### Your task
Please count the lines of the data below that contain the word "Once", matching case exactly, and give only that number.

[Dataset entries]
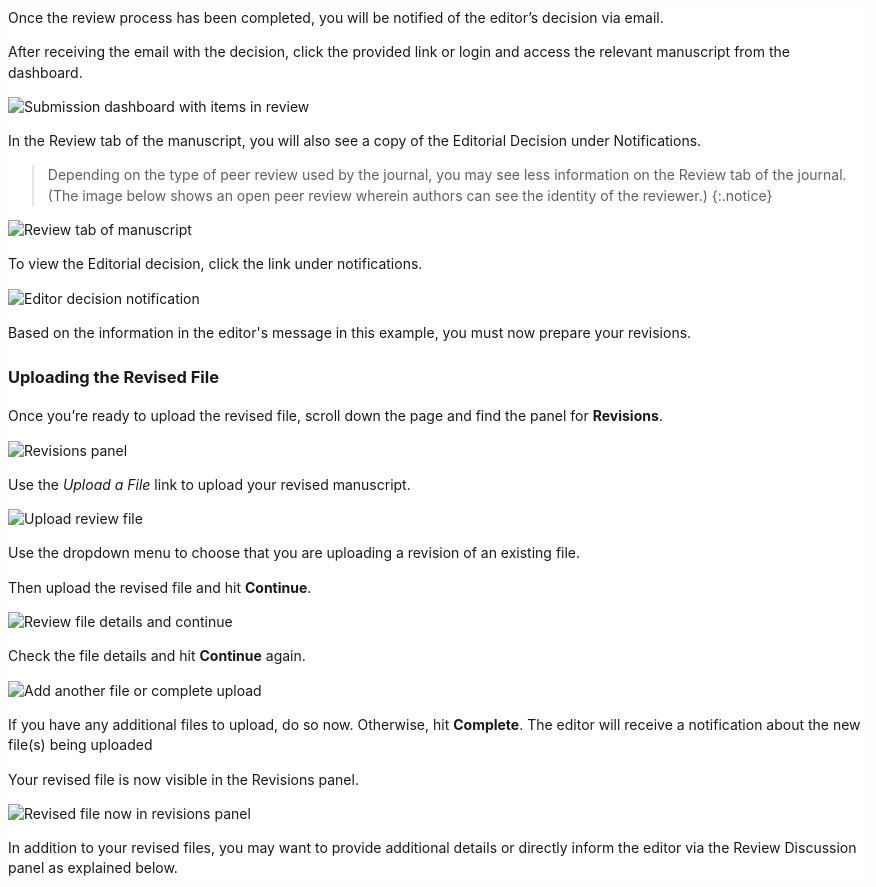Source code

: Once the review process has been completed, you will be notified of the editor’s decision via email.

After receiving the email with the decision, click the provided link or login and access the relevant manuscript from the dashboard.

![Submission dashboard with items in review](./assets/learning-ojs-3.2-auth-responding-revisions.png)

In the Review tab of the manuscript, you will also see a copy of the Editorial Decision under Notifications. 

> Depending on the type of peer review used by the journal, you may see less information on the Review tab of the journal. (The image below shows an open peer review wherein authors can see the identity of the reviewer.) {:.notice}

![Review tab of manuscript](./assets/learning-ojs-3.2-auth-responding-revisions2.png)

To view the Editorial decision, click the link under notifications.

![Editor decision notification](./assets/learning-ojs-3.2-auth-responding-revisions3.png)

Based on the information in the editor's message in this example, you must now prepare your revisions.

### Uploading the Revised File

Once you’re ready to upload the revised file, scroll down the page and find the panel for **Revisions**.

![Revisions panel](./assets/learning-ojs-3-auth-responding-revisions4.png)

Use the *Upload a File* link to upload your revised manuscript.

![Upload review file](./assets/learning-ojs-3-auth-responding-upload.png)

Use the dropdown menu to choose that you are uploading a revision of an existing file.

Then upload the revised file and hit **Continue**.

![Review file details and continue](./assets/learning-ojs-3-auth-responding-upload2.png)

Check the file details and hit **Continue** again.

![Add another file or complete upload](./assets/learning-ojs-3-auth-responding-upload3.png)

If you have any additional files to upload, do so now. Otherwise, hit **Complete**. The editor will receive a notification about the new file(s) being uploaded

Your revised file is now visible in the Revisions panel.

![Revised file now in revisions panel](./assets/learning-ojs-3-auth-responding-upload4.png)


In addition to your revised files, you may want to provide additional details or directly inform the editor via the Review Discussion panel as explained below.
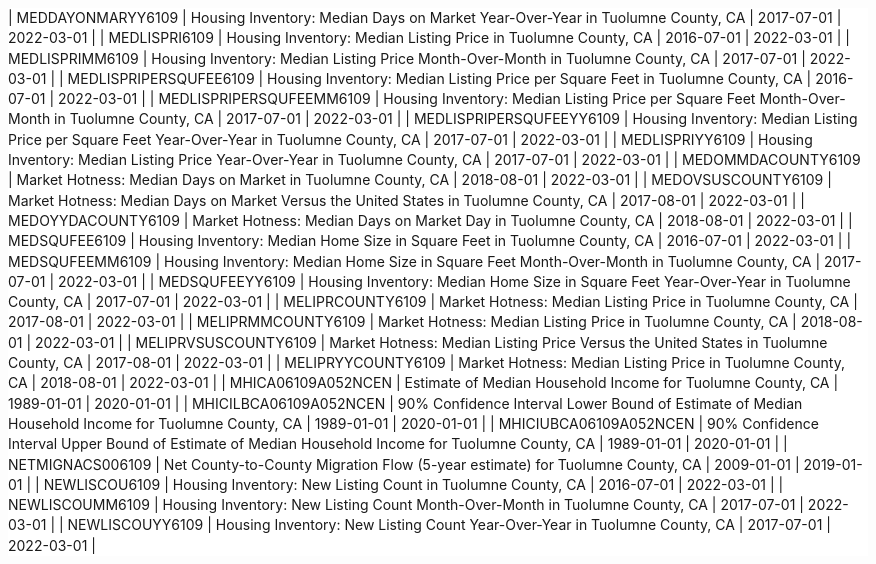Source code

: | MEDDAYONMARYY6109         | Housing Inventory: Median Days on Market Year-Over-Year in Tuolumne County, CA                                                                                               | 2017-07-01          | 2022-03-01        |
| MEDLISPRI6109             | Housing Inventory: Median Listing Price in Tuolumne County, CA                                                                                                               | 2016-07-01          | 2022-03-01        |
| MEDLISPRIMM6109           | Housing Inventory: Median Listing Price Month-Over-Month in Tuolumne County, CA                                                                                              | 2017-07-01          | 2022-03-01        |
| MEDLISPRIPERSQUFEE6109    | Housing Inventory: Median Listing Price per Square Feet in Tuolumne County, CA                                                                                               | 2016-07-01          | 2022-03-01        |
| MEDLISPRIPERSQUFEEMM6109  | Housing Inventory: Median Listing Price per Square Feet Month-Over-Month in Tuolumne County, CA                                                                              | 2017-07-01          | 2022-03-01        |
| MEDLISPRIPERSQUFEEYY6109  | Housing Inventory: Median Listing Price per Square Feet Year-Over-Year in Tuolumne County, CA                                                                                | 2017-07-01          | 2022-03-01        |
| MEDLISPRIYY6109           | Housing Inventory: Median Listing Price Year-Over-Year in Tuolumne County, CA                                                                                                | 2017-07-01          | 2022-03-01        |
| MEDOMMDACOUNTY6109        | Market Hotness: Median Days on Market in Tuolumne County, CA                                                                                                                 | 2018-08-01          | 2022-03-01        |
| MEDOVSUSCOUNTY6109        | Market Hotness: Median Days on Market Versus the United States in Tuolumne County, CA                                                                                        | 2017-08-01          | 2022-03-01        |
| MEDOYYDACOUNTY6109        | Market Hotness: Median Days on Market Day in Tuolumne County, CA                                                                                                             | 2018-08-01          | 2022-03-01        |
| MEDSQUFEE6109             | Housing Inventory: Median Home Size in Square Feet in Tuolumne County, CA                                                                                                    | 2016-07-01          | 2022-03-01        |
| MEDSQUFEEMM6109           | Housing Inventory: Median Home Size in Square Feet Month-Over-Month in Tuolumne County, CA                                                                                   | 2017-07-01          | 2022-03-01        |
| MEDSQUFEEYY6109           | Housing Inventory: Median Home Size in Square Feet Year-Over-Year in Tuolumne County, CA                                                                                     | 2017-07-01          | 2022-03-01        |
| MELIPRCOUNTY6109          | Market Hotness: Median Listing Price in Tuolumne County, CA                                                                                                                  | 2017-08-01          | 2022-03-01        |
| MELIPRMMCOUNTY6109        | Market Hotness: Median Listing Price in Tuolumne County, CA                                                                                                                  | 2018-08-01          | 2022-03-01        |
| MELIPRVSUSCOUNTY6109      | Market Hotness: Median Listing Price Versus the United States in Tuolumne County, CA                                                                                         | 2017-08-01          | 2022-03-01        |
| MELIPRYYCOUNTY6109        | Market Hotness: Median Listing Price in Tuolumne County, CA                                                                                                                  | 2018-08-01          | 2022-03-01        |
| MHICA06109A052NCEN        | Estimate of Median Household Income for Tuolumne County, CA                                                                                                                  | 1989-01-01          | 2020-01-01        |
| MHICILBCA06109A052NCEN    | 90% Confidence Interval Lower Bound of Estimate of Median Household Income for Tuolumne County, CA                                                                           | 1989-01-01          | 2020-01-01        |
| MHICIUBCA06109A052NCEN    | 90% Confidence Interval Upper Bound of Estimate of Median Household Income for Tuolumne County, CA                                                                           | 1989-01-01          | 2020-01-01        |
| NETMIGNACS006109          | Net County-to-County Migration Flow (5-year estimate) for Tuolumne County, CA                                                                                                | 2009-01-01          | 2019-01-01        |
| NEWLISCOU6109             | Housing Inventory: New Listing Count in Tuolumne County, CA                                                                                                                  | 2016-07-01          | 2022-03-01        |
| NEWLISCOUMM6109           | Housing Inventory: New Listing Count Month-Over-Month in Tuolumne County, CA                                                                                                 | 2017-07-01          | 2022-03-01        |
| NEWLISCOUYY6109           | Housing Inventory: New Listing Count Year-Over-Year in Tuolumne County, CA                                                                                                   | 2017-07-01          | 2022-03-01        |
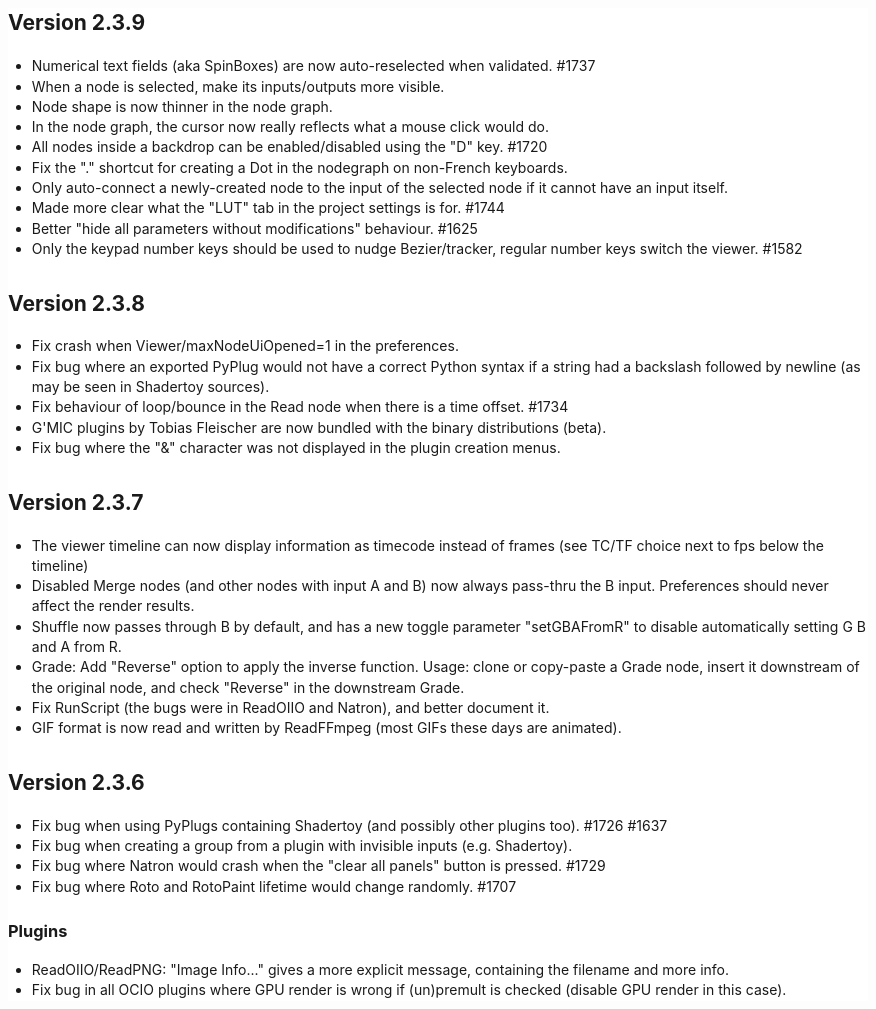 
## Version 2.3.9

- Numerical text fields (aka SpinBoxes) are now auto-reselected when validated. #1737
- When a node is selected, make its inputs/outputs more visible.
- Node shape is now thinner in the node graph.
- In the node graph, the cursor now really reflects what a mouse click would do.
- All nodes inside a backdrop can be enabled/disabled using the "D" key. #1720
- Fix the "." shortcut for creating a Dot in the nodegraph on non-French keyboards.
- Only auto-connect a newly-created node to the input of the selected node if it cannot have an input itself.
- Made more clear what the "LUT" tab in the project settings is for. #1744
- Better "hide all parameters without modifications" behaviour. #1625
- Only the keypad number keys should be used to nudge Bezier/tracker, regular number keys switch the viewer. #1582


## Version 2.3.8

- Fix crash when Viewer/maxNodeUiOpened=1 in the preferences.
- Fix bug where an exported PyPlug would not have a correct Python syntax if a string had a backslash followed by newline (as may be seen in Shadertoy sources).
- Fix behaviour of loop/bounce in the Read node when there is a time offset. #1734
- G'MIC plugins by Tobias Fleischer are now bundled with the binary distributions (beta).
- Fix bug where the "&" character was not displayed in the plugin creation menus.


## Version 2.3.7

- The viewer timeline can now display information as timecode instead of frames (see TC/TF choice next to fps below the timeline)
- Disabled Merge nodes (and other nodes with input A and B) now always pass-thru the B input. Preferences should never affect the render results.
- Shuffle now passes through B by default, and has a new toggle parameter "setGBAFromR" to disable automatically setting G B and A from R.
- Grade: Add "Reverse" option to apply the inverse function. Usage: clone or copy-paste a Grade node, insert it downstream of the original node, and check "Reverse" in the downstream Grade.
- Fix RunScript (the bugs were in ReadOIIO and Natron), and better document it.
- GIF format is now read and written by ReadFFmpeg (most GIFs these days are animated).


## Version 2.3.6

- Fix bug when using PyPlugs containing Shadertoy (and possibly other plugins too). #1726 #1637
- Fix bug when creating a group from a plugin with invisible inputs (e.g. Shadertoy).
- Fix bug where Natron would crash when the "clear all panels" button is pressed. #1729
- Fix bug where Roto and RotoPaint lifetime would change randomly. #1707

### Plugins

- ReadOIIO/ReadPNG: "Image Info..." gives a more explicit message, containing the filename and more info.
- Fix bug in all OCIO plugins where GPU render is wrong if (un)premult is checked (disable GPU render in this case).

### Result
2